January 18, 2012
Smoking, Not HIV Disease, Is Most Important Lung Cancer Risk
Cigarette smoking, not HIV disease–specific factors, is the most important risk factor for lung cancer in people living with HIV, according to a new paper in the British Journal of Cancer reported by aidsmap.
The new study involving 68 Swiss HIV-positive people with lung cancer, compared with 337 demographic-matched controls, calls into question the results of other papers suggesting that histories of low CD4 cell counts, uncontrolled viral loads and AIDS-related lung disease are also major risk factors for lung cancer.
According to the aidsmap review of the data, 85 percent of the lung cancer patients were current smokers, whereas 6 percent were former smokers, confirming the high prevalence of smoking and its strong association with lung cancer.
Roughly 80 percent of the patients with cancer were men, and their average age at cancer diagnosis was 50. Survival, unfortunately, was poor—only 14 percent, aidsmap reports, were still alive two years after their lung cancer diagnosis.
The strongest associated risk between smoking and lung cancer was among current smokers, who faced a 14-fold increase in the risk of the disease compared with nonsmokers. Former smokers had a significantly lower risk of lung cancer compared with current smokers.
There was no evidence that an AIDS diagnosis with or without pulmonary involvement was associated with lung cancer, the aidsmap report notes.
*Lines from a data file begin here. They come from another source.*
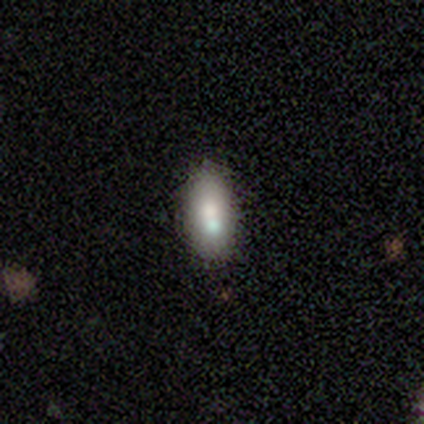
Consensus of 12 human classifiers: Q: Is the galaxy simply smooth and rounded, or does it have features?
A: smooth — 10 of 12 (83%).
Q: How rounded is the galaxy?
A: in between — 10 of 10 (100%).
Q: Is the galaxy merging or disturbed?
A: none — 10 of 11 (91%).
Similarly, neither a history of immune deficiency nor a limited use of antiretroviral therapy was found to increase the risk of lung cancer.
“Our carefully matched case-controlled study…suggests no evidence for a significant effect of HIV-related immunodeficiency on lung cancer risk in this high-risk population,” the investigators wrote. “None of the classic markers or HIV-related immunodeficiency, including low CD4 cell counts, high viral load nor history of AIDS or AIDS-related pulmonary disease, showed any clear association with lung cancer.”